Accredited Home Lenders, Inc. priced a $1 billion senior/subordinate deal last week via lead agent Lehman Brothers, marking the home equity lender's largest ABS to date and its first transaction offering yieldier subordinate bonds.

Following the creation of a captive Real-Estate Investment Trust (REIT) subsidiary, Accredited was put in a position to sell subordinated bonds technique more readily, due to the tax benefits, said Accredited co-founder Ray McKewon.

"If you execute a senior/subordinated transaction, you don't get the privilege of paying the tax [over time] as a C Corporation. Rather you are forced to pay the tax upfront as though you had sold the loans," said McKewon. It is interesting to note, he added, that there is no current tax if an issuer sells a senior/subordinated transaction as a REIT. The company still pays tax, however, but only when it receives a security from borrowers, making it tax-neutral among all structured options.

Nonetheless, the massive transaction does not insinuate that this will be Accredited's strategy going forward. While securitizing each quarter and examining the marketplace, Accredited will continue choosing the best execution - including future wrapped offerings - at any particular time, without locking into one technique, added McKewon.
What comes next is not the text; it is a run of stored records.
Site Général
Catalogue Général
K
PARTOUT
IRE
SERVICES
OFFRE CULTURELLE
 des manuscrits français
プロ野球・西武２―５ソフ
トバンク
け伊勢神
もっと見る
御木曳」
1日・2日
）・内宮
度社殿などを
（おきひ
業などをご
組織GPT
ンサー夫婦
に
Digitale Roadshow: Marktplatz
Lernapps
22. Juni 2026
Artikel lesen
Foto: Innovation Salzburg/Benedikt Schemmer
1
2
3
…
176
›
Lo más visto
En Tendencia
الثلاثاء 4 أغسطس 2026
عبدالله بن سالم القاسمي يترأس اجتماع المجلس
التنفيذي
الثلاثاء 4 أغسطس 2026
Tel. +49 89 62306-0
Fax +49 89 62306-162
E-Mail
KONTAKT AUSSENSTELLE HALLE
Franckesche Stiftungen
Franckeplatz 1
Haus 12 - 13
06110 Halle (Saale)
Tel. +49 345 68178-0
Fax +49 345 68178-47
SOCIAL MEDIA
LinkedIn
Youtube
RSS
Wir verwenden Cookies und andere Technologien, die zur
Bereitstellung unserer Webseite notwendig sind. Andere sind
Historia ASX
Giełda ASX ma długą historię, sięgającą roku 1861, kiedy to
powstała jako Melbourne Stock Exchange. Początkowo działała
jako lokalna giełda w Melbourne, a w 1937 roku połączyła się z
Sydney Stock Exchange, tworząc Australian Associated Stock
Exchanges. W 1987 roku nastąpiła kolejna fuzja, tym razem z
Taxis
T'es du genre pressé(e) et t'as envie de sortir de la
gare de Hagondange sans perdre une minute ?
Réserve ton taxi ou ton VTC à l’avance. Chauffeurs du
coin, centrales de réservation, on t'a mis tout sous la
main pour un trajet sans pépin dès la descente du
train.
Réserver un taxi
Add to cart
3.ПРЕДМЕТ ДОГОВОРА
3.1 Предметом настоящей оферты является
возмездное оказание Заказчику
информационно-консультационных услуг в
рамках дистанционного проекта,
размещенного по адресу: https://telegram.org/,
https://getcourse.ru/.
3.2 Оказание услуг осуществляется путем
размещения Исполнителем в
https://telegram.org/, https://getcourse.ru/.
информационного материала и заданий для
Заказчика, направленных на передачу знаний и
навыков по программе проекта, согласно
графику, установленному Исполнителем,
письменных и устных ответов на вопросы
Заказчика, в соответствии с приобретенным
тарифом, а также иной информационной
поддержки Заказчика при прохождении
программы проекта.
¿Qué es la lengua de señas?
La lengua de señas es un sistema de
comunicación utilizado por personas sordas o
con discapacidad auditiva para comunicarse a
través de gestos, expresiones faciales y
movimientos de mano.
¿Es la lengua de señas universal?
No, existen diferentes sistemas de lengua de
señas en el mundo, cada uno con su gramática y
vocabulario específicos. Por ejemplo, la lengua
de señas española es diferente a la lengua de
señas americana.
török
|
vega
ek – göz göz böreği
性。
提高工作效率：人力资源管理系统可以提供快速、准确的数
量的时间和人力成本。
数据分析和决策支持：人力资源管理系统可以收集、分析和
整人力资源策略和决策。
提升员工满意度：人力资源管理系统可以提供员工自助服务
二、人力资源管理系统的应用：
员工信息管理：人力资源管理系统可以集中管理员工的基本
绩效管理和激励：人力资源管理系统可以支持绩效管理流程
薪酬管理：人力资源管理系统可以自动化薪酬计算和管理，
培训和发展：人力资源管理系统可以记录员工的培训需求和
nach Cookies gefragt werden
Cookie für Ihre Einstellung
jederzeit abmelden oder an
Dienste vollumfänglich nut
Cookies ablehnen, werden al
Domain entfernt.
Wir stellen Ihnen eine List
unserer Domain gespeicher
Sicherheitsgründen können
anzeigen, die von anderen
The series 2004-3 deal consisted of a total of 25 classes, aimed at making individual classes appealing to buyers, while reducing the company's cost of money on a blended basis. Out of the 25 tranches, 11 were triple-A rated, eight of which priced wider than initial guidance. However, the subordinated bonds seemed to do much better than expected with tighter spreads, perhaps because of the higher yields, and name scarcity theorized McKewon.

The $10 million single-A rated 2M4 tranche priced at 135 basis points over one-month Libor, versus expectations in the 140 basis point area over. Similarly, a $7.16 triple-B rated class ended up pricing at 350 basis points over one-month Libor, when it was initially marketed between 350 and 375 basis points over.

Co-managers for the Lehman-led offering were Barclays Capital, Credit Suisse First Boston, Goldman Sachs and Morgan Stanley.

As interest rates rise, the loan origination pipeline looks solid going forward, said McKewon. The company is not depending on any marketplace to do one thing or the other - "grow, shrink or grow sideways. As long as people will require its solution, the company will continue to grow," he added.

The San Diego-based company is not planning to offer any new loan types. "The fancier you try to get, you might find yourself ending up doing something that nobody else does - for a good reason because it's a bad idea," added McKewon. "Ultimately," he added, "the product is money." The only product innovation currently out there is interest-only loans which have found their way into the non-prime sector, noted McKewon.

Earlier this month, Accredited Home Lenders Holding Co. announced the appointment of Joseph J. Lydon, as president and chief operating officer, and Bowers W. Espy, former Merrill Lynch investment banking executive, to serve as the seventh and eighth members of its board of directors, according to corporate information.